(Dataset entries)
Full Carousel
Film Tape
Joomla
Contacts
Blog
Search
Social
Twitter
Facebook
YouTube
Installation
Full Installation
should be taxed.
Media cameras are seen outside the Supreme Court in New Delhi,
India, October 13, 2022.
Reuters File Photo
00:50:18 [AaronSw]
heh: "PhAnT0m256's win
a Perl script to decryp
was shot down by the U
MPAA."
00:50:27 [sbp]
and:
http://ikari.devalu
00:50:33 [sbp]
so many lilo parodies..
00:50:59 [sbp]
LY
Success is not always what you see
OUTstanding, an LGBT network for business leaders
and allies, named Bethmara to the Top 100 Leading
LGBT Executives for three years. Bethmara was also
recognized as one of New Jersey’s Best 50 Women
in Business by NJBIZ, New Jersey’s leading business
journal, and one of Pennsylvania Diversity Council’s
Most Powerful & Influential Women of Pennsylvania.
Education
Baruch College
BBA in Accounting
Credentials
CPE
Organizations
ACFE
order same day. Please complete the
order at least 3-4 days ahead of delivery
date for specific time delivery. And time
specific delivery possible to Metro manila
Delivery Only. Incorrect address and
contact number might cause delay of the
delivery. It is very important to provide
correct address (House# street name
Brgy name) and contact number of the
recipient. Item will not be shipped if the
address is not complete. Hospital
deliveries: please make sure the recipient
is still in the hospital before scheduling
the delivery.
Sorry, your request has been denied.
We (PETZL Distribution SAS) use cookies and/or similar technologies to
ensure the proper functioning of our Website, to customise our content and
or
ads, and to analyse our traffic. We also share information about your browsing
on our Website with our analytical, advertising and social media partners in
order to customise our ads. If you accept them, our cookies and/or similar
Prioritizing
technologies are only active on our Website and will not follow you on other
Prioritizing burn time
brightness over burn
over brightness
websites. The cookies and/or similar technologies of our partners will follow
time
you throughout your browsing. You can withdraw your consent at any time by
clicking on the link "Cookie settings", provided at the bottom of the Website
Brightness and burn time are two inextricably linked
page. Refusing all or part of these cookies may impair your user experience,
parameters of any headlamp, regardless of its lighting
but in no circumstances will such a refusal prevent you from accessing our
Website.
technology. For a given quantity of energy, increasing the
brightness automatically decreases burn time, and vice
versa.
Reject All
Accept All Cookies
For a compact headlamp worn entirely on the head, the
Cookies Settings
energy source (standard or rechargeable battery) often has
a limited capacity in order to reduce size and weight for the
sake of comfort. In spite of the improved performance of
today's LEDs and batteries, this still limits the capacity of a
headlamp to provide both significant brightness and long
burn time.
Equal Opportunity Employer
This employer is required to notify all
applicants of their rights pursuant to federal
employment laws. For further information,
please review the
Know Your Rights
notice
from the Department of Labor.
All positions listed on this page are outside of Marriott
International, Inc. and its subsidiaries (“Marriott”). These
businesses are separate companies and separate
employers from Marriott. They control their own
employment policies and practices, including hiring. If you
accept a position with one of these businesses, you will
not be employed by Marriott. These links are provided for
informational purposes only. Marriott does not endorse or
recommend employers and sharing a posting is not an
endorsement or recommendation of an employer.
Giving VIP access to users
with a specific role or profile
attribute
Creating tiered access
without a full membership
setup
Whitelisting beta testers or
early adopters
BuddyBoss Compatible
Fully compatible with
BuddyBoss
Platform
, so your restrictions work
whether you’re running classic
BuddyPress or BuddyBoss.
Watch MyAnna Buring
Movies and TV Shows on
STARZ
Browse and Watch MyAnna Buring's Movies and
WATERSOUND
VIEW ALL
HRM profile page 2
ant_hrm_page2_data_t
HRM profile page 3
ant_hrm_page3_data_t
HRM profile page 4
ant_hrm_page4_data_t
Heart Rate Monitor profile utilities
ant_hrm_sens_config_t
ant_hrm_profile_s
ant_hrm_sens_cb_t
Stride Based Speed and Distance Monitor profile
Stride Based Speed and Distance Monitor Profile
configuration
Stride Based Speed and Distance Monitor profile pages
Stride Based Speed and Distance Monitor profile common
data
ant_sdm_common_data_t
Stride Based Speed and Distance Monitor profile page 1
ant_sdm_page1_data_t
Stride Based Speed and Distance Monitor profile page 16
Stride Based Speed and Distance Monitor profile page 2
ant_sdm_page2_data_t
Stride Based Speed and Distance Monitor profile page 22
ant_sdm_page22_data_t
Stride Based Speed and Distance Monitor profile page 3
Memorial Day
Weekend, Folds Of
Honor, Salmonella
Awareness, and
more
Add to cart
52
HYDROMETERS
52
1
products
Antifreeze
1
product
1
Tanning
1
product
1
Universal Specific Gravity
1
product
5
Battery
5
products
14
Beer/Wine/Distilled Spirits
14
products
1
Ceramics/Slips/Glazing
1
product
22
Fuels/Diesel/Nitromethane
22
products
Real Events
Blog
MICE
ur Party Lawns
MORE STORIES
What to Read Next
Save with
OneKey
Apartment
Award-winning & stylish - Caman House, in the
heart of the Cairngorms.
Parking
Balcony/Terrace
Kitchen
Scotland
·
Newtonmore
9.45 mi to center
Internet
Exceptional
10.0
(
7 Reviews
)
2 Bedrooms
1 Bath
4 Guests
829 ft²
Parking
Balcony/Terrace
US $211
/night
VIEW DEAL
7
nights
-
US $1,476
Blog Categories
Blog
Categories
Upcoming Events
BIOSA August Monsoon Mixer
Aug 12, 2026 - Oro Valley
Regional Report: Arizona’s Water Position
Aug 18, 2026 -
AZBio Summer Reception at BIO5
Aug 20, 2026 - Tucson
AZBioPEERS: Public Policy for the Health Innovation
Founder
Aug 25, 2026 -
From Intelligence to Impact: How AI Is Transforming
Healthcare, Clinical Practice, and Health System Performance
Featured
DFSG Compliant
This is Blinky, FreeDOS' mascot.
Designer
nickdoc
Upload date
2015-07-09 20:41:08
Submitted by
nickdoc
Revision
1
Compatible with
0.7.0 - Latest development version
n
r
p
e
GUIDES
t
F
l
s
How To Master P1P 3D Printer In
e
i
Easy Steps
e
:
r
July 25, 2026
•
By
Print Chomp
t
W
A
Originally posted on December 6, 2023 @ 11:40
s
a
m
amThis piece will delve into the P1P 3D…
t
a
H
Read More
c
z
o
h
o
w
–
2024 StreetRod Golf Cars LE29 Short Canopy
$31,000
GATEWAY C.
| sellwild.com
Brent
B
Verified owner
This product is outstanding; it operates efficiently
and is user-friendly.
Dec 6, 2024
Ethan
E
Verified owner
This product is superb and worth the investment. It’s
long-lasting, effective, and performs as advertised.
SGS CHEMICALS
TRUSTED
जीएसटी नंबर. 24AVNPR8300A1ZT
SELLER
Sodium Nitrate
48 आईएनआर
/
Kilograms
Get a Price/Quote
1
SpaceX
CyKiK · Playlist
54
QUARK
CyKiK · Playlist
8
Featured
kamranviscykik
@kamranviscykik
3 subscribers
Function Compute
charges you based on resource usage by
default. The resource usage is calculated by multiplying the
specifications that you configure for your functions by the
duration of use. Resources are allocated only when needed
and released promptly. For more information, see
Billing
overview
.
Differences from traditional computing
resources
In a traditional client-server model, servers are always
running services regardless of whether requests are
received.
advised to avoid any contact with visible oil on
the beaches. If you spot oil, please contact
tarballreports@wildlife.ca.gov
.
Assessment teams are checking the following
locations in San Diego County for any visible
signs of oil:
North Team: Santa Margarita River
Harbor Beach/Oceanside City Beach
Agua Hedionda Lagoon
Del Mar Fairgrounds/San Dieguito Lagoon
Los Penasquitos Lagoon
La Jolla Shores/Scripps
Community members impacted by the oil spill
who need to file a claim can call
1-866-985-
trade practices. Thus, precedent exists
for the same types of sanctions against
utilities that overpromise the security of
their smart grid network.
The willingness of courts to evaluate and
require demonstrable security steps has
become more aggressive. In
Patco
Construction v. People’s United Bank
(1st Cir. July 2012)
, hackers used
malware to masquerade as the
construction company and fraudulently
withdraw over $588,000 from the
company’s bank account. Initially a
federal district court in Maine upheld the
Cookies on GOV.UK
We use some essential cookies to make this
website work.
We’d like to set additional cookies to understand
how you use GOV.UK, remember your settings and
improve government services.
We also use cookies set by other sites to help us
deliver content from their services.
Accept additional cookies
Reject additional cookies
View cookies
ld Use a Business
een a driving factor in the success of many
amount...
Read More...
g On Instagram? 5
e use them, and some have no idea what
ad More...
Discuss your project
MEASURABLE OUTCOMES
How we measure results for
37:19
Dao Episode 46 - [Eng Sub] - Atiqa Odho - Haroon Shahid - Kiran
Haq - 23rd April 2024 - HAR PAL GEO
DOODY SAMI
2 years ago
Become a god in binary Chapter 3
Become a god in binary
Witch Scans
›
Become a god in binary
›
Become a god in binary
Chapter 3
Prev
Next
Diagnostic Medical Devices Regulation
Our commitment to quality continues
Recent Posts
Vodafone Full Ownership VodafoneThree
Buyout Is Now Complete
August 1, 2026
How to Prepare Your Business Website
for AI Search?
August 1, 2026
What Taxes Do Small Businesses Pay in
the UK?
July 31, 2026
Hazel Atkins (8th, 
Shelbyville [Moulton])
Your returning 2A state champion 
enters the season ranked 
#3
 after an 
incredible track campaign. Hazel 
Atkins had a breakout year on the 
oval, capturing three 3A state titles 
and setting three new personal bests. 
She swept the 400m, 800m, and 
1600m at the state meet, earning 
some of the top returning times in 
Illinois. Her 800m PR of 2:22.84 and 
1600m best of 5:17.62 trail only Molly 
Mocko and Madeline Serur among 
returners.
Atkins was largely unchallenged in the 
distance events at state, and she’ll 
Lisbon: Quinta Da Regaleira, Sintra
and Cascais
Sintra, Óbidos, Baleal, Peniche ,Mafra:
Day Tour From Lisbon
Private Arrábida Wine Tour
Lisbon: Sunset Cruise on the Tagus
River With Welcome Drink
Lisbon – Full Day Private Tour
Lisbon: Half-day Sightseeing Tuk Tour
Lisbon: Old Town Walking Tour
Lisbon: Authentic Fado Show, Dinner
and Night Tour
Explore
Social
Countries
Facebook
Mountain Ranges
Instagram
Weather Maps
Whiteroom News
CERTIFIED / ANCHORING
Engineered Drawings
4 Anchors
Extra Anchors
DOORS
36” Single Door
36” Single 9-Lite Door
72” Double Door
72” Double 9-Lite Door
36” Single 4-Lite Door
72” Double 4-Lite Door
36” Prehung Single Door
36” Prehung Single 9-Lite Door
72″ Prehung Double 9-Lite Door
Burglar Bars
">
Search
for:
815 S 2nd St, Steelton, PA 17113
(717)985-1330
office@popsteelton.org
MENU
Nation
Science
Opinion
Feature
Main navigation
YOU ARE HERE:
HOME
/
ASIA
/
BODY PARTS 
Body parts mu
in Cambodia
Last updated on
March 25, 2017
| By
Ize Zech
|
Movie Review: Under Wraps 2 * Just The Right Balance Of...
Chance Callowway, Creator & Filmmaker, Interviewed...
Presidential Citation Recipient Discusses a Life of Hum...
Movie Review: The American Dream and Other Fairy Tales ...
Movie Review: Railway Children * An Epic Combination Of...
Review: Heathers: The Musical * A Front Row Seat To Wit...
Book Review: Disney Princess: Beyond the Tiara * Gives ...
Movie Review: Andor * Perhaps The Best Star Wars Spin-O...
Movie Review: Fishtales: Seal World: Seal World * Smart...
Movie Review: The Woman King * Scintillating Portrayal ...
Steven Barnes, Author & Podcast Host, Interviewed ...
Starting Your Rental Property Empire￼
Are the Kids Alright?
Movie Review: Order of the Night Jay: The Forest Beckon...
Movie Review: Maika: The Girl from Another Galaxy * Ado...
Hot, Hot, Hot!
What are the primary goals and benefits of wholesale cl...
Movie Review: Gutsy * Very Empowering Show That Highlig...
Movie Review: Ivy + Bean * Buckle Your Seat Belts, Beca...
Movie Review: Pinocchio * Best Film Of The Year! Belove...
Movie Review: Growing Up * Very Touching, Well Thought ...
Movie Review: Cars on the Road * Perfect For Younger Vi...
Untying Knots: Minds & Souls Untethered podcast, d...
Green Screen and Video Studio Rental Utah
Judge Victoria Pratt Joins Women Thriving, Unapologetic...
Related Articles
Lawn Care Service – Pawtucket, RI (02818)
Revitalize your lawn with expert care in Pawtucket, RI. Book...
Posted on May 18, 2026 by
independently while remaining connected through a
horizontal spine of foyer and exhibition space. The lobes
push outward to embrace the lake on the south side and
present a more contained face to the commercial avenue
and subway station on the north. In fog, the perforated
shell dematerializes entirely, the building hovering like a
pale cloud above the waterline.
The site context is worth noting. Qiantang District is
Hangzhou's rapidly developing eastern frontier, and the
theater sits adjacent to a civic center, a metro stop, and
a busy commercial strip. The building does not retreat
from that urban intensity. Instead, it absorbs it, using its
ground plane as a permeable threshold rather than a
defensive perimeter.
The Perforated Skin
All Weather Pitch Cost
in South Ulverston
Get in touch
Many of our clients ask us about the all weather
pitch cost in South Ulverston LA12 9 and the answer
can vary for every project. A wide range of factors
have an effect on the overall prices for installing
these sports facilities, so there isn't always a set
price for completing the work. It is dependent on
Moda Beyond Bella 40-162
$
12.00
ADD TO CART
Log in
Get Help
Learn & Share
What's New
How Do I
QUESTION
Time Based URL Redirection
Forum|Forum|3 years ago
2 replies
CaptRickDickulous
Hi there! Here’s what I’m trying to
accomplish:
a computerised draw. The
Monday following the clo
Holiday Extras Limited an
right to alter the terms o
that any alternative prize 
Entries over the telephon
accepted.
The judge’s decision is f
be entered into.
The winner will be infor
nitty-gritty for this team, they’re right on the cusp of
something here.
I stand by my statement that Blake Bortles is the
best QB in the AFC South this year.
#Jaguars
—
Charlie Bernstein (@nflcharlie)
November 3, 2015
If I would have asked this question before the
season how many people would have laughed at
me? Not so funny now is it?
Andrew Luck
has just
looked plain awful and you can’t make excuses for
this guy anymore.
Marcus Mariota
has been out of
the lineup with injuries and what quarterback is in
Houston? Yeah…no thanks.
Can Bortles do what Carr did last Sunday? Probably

ACTIVITY: Although the records hold pictures, the copy must not; give again exactly the lines from the one with "Movie Review: The American" through the one with "Are the Kids Alright?".

EXPECTED ANSWER:
Movie Review: The American Dream and Other Fairy Tales ...
Movie Review: Railway Children * An Epic Combination Of...
Review: Heathers: The Musical * A Front Row Seat To Wit...
Book Review: Disney Princess: Beyond the Tiara * Gives ...
Movie Review: Andor * Perhaps The Best Star Wars Spin-O...
Movie Review: Fishtales: Seal World: Seal World * Smart...
Movie Review: The Woman King * Scintillating Portrayal ...
Steven Barnes, Author & Podcast Host, Interviewed ...
Starting Your Rental Property Empire
Are the Kids Alright?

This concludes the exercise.